In the figure,$ABC$ is a right triangle right-angled at $A$. $BCED$,$ACFG$,and $ABMN$ are squares on the sides $BC$,$CA$,and $AB$ respectively. Line segment $AX \perp DE$ meets $BC$ at $Y$. Show that: $\operatorname{ar}(BYXD) = 2 \operatorname{ar}(MBC)$

(N/A) To prove: $\operatorname{ar}(BYXD) = 2 \operatorname{ar}(\Delta MBC)$
$1$. Consider $\Delta ABD$ and $\Delta MBC$. In these triangles,$AB = MB$ (sides of square $ABMN$) and $BD = BC$ (sides of square $BCED$). Also,$\angle ABD = \angle ABC + 90^\circ$ and $\angle MBC = \angle ABC + 90^\circ$. Thus,$\angle ABD = \angle MBC$. By $SAS$ congruence,$\Delta ABD \cong \Delta MBC$. Therefore,$\operatorname{ar}(\Delta ABD) = \operatorname{ar}(\Delta MBC)$.

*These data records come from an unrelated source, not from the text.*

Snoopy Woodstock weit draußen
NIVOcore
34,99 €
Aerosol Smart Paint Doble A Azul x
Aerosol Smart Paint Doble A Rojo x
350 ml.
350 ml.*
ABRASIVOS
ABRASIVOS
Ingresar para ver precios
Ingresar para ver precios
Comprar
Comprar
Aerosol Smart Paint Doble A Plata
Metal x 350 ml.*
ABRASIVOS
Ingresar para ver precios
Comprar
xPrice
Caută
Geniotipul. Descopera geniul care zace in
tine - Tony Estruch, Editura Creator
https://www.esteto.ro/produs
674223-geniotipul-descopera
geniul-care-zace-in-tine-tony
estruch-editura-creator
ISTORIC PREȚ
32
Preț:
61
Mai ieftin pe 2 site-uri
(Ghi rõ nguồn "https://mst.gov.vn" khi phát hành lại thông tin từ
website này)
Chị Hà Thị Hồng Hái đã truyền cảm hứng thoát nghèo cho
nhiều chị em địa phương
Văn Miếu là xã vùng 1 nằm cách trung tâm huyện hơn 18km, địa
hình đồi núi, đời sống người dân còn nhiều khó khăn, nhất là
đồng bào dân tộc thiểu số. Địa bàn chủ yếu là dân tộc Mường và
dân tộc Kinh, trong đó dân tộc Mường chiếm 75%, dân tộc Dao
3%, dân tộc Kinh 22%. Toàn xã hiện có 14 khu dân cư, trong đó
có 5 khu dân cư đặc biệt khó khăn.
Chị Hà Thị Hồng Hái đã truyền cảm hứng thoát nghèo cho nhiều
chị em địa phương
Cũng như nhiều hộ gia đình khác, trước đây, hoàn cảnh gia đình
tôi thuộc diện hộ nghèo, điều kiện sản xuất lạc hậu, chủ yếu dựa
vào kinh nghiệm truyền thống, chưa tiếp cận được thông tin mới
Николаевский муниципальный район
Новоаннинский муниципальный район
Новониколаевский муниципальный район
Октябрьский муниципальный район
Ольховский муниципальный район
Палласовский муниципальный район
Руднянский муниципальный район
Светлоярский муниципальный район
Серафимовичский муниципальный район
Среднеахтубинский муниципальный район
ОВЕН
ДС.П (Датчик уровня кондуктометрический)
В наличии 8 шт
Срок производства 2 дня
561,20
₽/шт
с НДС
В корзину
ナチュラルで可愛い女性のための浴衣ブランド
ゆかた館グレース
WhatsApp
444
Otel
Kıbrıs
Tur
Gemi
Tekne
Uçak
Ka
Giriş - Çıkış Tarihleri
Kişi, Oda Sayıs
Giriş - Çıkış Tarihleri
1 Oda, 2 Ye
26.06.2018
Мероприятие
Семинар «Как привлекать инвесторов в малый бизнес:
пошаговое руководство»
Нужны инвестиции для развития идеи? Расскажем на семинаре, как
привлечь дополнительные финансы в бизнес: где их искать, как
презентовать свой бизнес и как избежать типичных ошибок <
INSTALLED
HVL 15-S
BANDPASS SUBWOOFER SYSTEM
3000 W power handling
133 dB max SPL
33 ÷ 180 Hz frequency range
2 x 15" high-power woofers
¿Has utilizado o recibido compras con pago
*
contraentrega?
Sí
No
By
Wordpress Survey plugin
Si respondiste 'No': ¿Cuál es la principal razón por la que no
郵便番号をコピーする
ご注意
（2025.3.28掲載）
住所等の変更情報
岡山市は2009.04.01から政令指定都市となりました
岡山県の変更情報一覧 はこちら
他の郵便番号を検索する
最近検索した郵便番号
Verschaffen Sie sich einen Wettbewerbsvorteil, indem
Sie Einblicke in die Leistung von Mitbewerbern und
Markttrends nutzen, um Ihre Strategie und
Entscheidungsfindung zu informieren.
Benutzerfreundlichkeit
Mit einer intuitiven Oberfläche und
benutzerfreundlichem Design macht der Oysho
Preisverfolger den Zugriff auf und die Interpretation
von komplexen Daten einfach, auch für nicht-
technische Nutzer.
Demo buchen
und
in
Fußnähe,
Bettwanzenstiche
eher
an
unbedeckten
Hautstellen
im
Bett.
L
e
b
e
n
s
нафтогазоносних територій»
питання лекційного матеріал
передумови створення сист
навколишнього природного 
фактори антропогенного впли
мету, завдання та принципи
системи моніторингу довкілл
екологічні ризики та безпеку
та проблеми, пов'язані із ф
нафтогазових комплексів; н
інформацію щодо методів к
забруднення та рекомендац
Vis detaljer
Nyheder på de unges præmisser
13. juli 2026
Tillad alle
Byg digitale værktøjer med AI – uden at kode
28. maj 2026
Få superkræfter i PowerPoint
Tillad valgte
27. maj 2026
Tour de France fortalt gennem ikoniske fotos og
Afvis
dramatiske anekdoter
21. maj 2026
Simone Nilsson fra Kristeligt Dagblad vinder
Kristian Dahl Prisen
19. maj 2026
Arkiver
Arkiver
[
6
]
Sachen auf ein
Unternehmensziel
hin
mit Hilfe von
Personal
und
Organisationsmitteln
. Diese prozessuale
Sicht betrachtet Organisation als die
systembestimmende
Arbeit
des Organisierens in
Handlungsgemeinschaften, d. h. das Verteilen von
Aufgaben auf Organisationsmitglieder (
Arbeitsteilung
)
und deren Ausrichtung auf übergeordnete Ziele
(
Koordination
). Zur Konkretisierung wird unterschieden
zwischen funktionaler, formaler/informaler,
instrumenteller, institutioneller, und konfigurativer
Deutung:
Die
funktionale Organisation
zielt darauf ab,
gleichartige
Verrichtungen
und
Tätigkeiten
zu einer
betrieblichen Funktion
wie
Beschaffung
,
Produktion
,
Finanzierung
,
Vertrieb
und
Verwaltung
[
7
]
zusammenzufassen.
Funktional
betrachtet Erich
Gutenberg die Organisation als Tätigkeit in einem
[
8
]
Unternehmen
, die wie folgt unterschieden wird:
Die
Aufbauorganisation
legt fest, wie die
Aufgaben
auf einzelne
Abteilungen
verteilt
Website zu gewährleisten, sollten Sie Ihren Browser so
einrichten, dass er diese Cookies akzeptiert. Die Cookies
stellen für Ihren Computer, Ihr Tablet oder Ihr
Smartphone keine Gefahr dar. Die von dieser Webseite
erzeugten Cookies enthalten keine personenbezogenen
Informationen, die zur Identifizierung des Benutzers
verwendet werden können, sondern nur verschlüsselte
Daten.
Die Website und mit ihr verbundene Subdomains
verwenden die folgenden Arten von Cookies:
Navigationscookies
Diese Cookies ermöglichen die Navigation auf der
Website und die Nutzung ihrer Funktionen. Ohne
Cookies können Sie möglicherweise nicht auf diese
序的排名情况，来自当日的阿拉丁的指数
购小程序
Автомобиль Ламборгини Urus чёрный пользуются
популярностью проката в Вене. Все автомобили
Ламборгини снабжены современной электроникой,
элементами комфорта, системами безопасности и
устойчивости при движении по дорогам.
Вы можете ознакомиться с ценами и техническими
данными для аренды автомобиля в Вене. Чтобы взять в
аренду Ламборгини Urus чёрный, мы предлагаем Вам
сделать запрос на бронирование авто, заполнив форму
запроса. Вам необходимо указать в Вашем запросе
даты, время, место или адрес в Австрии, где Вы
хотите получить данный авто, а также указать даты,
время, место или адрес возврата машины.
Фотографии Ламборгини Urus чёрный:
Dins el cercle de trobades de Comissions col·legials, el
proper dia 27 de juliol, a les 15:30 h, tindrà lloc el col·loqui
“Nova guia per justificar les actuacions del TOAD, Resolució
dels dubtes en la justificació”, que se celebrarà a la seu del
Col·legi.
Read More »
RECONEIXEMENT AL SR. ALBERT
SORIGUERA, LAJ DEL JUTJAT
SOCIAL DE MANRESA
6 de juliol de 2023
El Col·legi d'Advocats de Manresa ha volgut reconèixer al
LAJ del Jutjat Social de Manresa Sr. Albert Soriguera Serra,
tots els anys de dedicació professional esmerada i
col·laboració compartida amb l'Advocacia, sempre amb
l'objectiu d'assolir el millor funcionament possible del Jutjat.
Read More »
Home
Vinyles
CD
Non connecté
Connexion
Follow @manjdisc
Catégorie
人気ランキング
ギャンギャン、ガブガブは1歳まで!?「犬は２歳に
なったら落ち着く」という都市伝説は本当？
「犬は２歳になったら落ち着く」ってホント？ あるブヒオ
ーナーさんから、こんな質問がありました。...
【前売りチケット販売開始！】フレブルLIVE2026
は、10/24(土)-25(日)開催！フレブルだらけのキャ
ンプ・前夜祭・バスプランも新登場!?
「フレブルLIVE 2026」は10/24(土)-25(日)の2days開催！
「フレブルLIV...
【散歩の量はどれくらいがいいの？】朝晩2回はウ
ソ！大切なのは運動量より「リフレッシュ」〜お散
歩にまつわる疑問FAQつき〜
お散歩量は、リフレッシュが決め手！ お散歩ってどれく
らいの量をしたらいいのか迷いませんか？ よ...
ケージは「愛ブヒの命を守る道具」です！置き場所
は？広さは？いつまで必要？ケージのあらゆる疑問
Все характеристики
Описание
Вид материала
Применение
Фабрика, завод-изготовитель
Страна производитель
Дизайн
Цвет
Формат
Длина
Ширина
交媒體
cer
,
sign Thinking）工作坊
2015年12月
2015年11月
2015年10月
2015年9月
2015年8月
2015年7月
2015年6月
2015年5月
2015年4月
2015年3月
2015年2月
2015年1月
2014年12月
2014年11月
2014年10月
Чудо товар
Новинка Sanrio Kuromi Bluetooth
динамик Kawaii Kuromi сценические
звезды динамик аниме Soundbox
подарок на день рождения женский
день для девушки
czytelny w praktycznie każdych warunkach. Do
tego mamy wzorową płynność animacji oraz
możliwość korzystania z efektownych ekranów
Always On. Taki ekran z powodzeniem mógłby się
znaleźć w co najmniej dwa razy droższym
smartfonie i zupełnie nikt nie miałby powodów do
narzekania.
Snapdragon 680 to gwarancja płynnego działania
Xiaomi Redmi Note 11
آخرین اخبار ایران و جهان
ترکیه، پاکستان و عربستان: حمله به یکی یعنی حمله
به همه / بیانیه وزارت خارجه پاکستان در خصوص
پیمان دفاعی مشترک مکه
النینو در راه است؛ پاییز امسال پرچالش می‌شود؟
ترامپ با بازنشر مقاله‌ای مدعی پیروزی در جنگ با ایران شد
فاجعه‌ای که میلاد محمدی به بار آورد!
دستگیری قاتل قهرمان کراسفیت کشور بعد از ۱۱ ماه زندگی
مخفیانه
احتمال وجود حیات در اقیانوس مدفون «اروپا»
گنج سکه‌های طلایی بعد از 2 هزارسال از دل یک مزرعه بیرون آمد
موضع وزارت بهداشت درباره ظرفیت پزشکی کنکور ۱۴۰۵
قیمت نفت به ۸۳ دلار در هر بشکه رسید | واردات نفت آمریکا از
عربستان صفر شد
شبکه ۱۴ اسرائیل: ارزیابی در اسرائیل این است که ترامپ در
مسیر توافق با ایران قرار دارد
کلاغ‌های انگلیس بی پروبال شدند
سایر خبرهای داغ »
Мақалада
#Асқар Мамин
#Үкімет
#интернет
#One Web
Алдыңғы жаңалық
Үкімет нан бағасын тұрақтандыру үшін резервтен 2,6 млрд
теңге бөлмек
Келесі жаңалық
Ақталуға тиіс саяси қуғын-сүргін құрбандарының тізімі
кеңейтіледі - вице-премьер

$2$. Parallelogram $BYXD$ and $\Delta ABD$ are on the same base $BD$ and between the same parallels $BD$ and $AX$. Therefore,$\operatorname{ar}(\Delta ABD) = \frac{1}{2} \operatorname{ar}(BYXD)$.
$3$. Substituting the result from step $1$ into step $2$: $\operatorname{ar}(\Delta MBC) = \frac{1}{2} \operatorname{ar}(BYXD)$.
$4$. Hence,$\operatorname{ar}(BYXD) = 2 \operatorname{ar}(\Delta MBC)$.